• _Seçilen bölüm_
——————————
Yönlendirici Vergilendirme
Yönlendirici vergilendirme kavramına nedir?
Vergilendirmenin kişilerin davranışlarında özendirme ve caydırma yöntemlerini kullanarak değişimler yaratabilmesi bizi “yönlendirici vergilendirme” kavramına götürmektedir. Vergilendirme amaçları yönünden “mali amaçlı” ve “mali amaç olmayan” şeklinde sınıflandırılabilir.
Vergilendirme ile devlet, ekonomik istikrarı sağlamayı hedefler. Ancak bunun yanında sosyal ve kültürel hayata yön vermek amacıyla da vergilendirmeyi kullanabilir.
Vergilendirmenin amacı sadece gelir elde etmek olmadığında bir yönlendirme söz konusu olur. Vergilendirme araç olarak kullanılarak belirli davranışlar özendirilebilir veya caydırılabilir.
Caydırma yöntemini içeren vergilendirmeye örnekler neler olabilir?
Caydırma yöntemini içeren vergilendirme ile kişilerin bazı davranışları göstermelerinin engellenmesinin amaçlanır. Caydırılmaya çalışılan davranışlara tüketim alışkanlıklarının değiştirilmesi, çevrenin korunması, nüfus planlaması, bağımlılık yaratan maddelerin kullanımının önlenmesi veya azaltılması gibi konular örnek gösterilebilir.
——————————
Sahne soru kayıtları
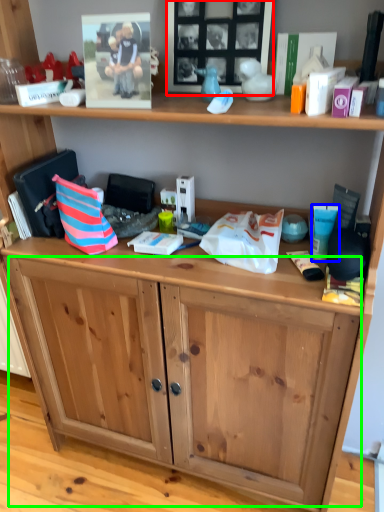
Question: Considering the real-world distances, which object is farthest from picture frame (highlighted by a red box)? toiletry (highlighted by a blue box) or drawer (highlighted by a green box)?

Choices:
 (A) toiletry
 (B) drawer

Answer: (B)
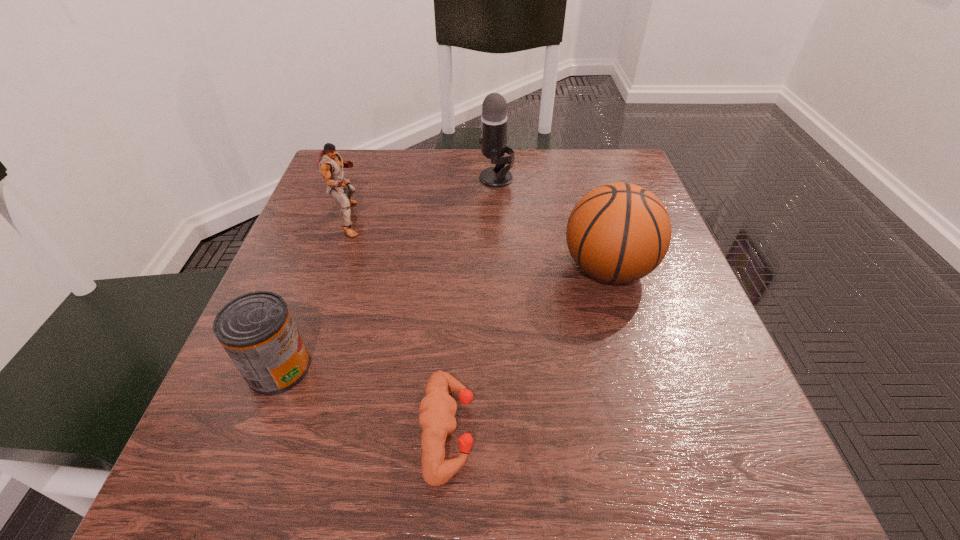
Identify the location of vacant space situated 0.260m on the left of the basketball. (424, 268).

Locate an element on the screen. Image resolution: width=960 pixels, height=540 pixels. vacant region located 0.260m on the back of the can is located at coordinates (327, 240).

What are the coordinates of `free space located 0.060m with the gloves of the third object from left to right facing forward` in the screenshot? It's located at (517, 430).

At what (x,y) coordinates should I click in order to perform the action: click on microphone that is at the far edge. Please return your answer as a coordinate pair (x, y). Looking at the image, I should click on (494, 118).

You are a GUI agent. You are given a task and a screenshot of the screen. Output one action in this format:
    pyautogui.click(x=<x>, y=<y>)
    Task: Click on the puncher that is at the far edge
    The height and width of the screenshot is (540, 960).
    Given the screenshot: What is the action you would take?
    pyautogui.click(x=331, y=165)

Identify the location of object positioned at the near edge. The height and width of the screenshot is (540, 960). (438, 409).

Find the location of a particular element. This screenshot has width=960, height=540. puncher that is at the left edge is located at coordinates (331, 165).

Identify the location of can that is positioned at the left edge. (257, 330).

This screenshot has width=960, height=540. Find the location of `object that is at the right edge`. object that is at the right edge is located at coordinates (619, 232).

Where is `object at the far left corner`? This screenshot has height=540, width=960. object at the far left corner is located at coordinates (331, 165).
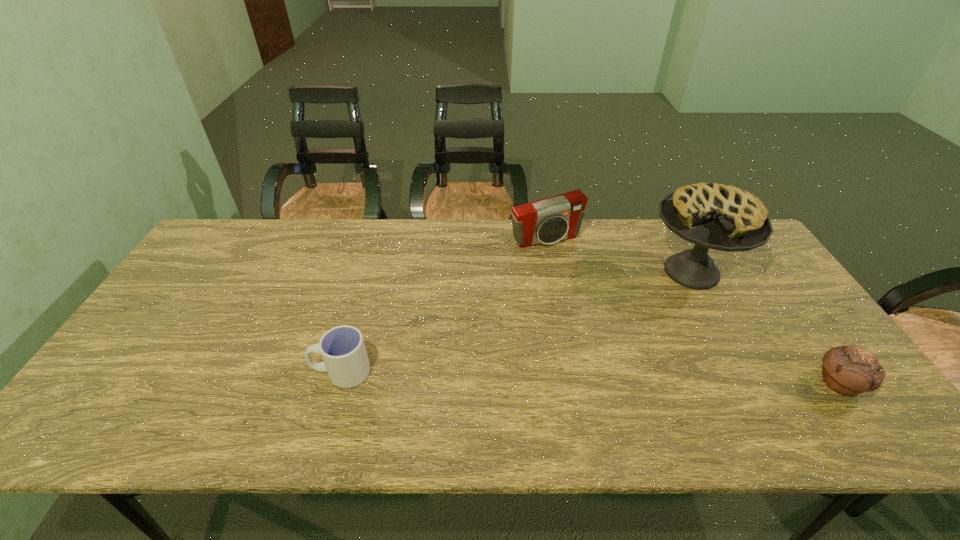
Locate an element on the screen. The height and width of the screenshot is (540, 960). the leftmost object is located at coordinates (342, 348).

Locate an element on the screen. The width and height of the screenshot is (960, 540). muffin is located at coordinates (848, 370).

Find the location of a particular element. Image resolution: width=960 pixels, height=540 pixels. pie is located at coordinates (714, 216).

Locate an element on the screen. the tallest object is located at coordinates (714, 216).

At what (x,y) coordinates should I click in order to perform the action: click on camera. Please return your answer as a coordinate pair (x, y). This screenshot has width=960, height=540. Looking at the image, I should click on (547, 221).

You are a GUI agent. You are given a task and a screenshot of the screen. Output one action in this format:
    pyautogui.click(x=<x>, y=<y>)
    Task: Click on the third object from right to left
    The image size is (960, 540).
    Given the screenshot: What is the action you would take?
    pyautogui.click(x=547, y=221)

Where is `vacant area located 0.340m with the handle on the side of the cup`? Image resolution: width=960 pixels, height=540 pixels. vacant area located 0.340m with the handle on the side of the cup is located at coordinates (174, 372).

You are a GUI agent. You are given a task and a screenshot of the screen. Output one action in this format:
    pyautogui.click(x=<x>, y=<y>)
    Task: Click on the free region located 0.400m with the handle on the side of the cup
    The image size is (960, 540).
    Given the screenshot: What is the action you would take?
    pyautogui.click(x=149, y=372)

You are a GUI agent. You are given a task and a screenshot of the screen. Output one action in this format:
    pyautogui.click(x=<x>, y=<y>)
    Task: Click on the vacant area situated 0.370m with the handle on the side of the cup
    
    Given the screenshot: What is the action you would take?
    click(161, 372)

Image resolution: width=960 pixels, height=540 pixels. Find the location of `vacant region located 0.100m on the back of the muffin`. vacant region located 0.100m on the back of the muffin is located at coordinates (804, 333).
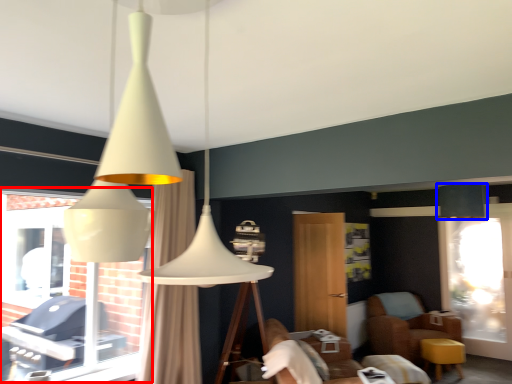
Question: Among these objects, which one is farthest to the camera, bay window (highlighted by a red box) or lamp (highlighted by a blue box)?

Choices:
 (A) bay window
 (B) lamp

Answer: (B)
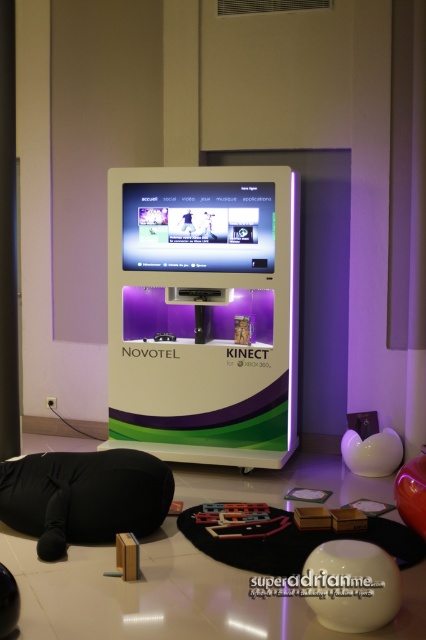
Question: Which point is farther from the camera taking this photo?

Choices:
 (A) (101, 499)
 (B) (181, 460)

Answer: (B)

Question: Can you confirm if matte plastic vending machine at center is smaller than black fabric bean bag at lower left?

Choices:
 (A) yes
 (B) no

Answer: (B)

Question: Can you confirm if matte plastic vending machine at center is positioned below black fabric bean bag at lower left?

Choices:
 (A) yes
 (B) no

Answer: (B)

Question: Which point is closer to the camera?

Choices:
 (A) black fabric bean bag at lower left
 (B) matte plastic vending machine at center

Answer: (A)

Question: Is matte plastic vending machine at center closer to camera compared to black fabric bean bag at lower left?

Choices:
 (A) yes
 (B) no

Answer: (B)

Question: Which object is farther from the camera taking this photo?

Choices:
 (A) matte plastic vending machine at center
 (B) black fabric bean bag at lower left

Answer: (A)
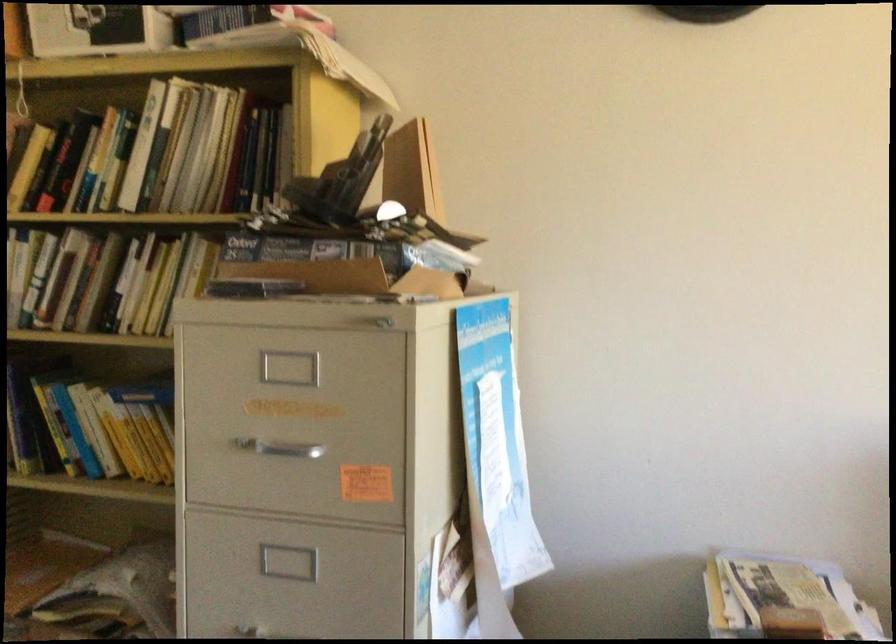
——————————
• _Verilen görev_
Yönlendirici vergilendirme yazısında "Caydırma yöntemini içeren vergilendirme ile kişilerin" diye başlayan paragrafı, ana bilgilerini koruyarak madde listesine çevirin. Satırların bu işle hiçbir ilgisi yok.

• _Tam yanıt_
- Amaç: Kişilerin bazı davranışları göstermesini engellemek.
- Caydırılmaya çalışılan davranışlarla ilgili örnek konular:
  - tüketim alışkanlıklarının değiştirilmesi
  - çevrenin korunması
  - nüfus planlaması
  - bağımlılık yaratan maddelerin kullanımının önlenmesi veya azaltılması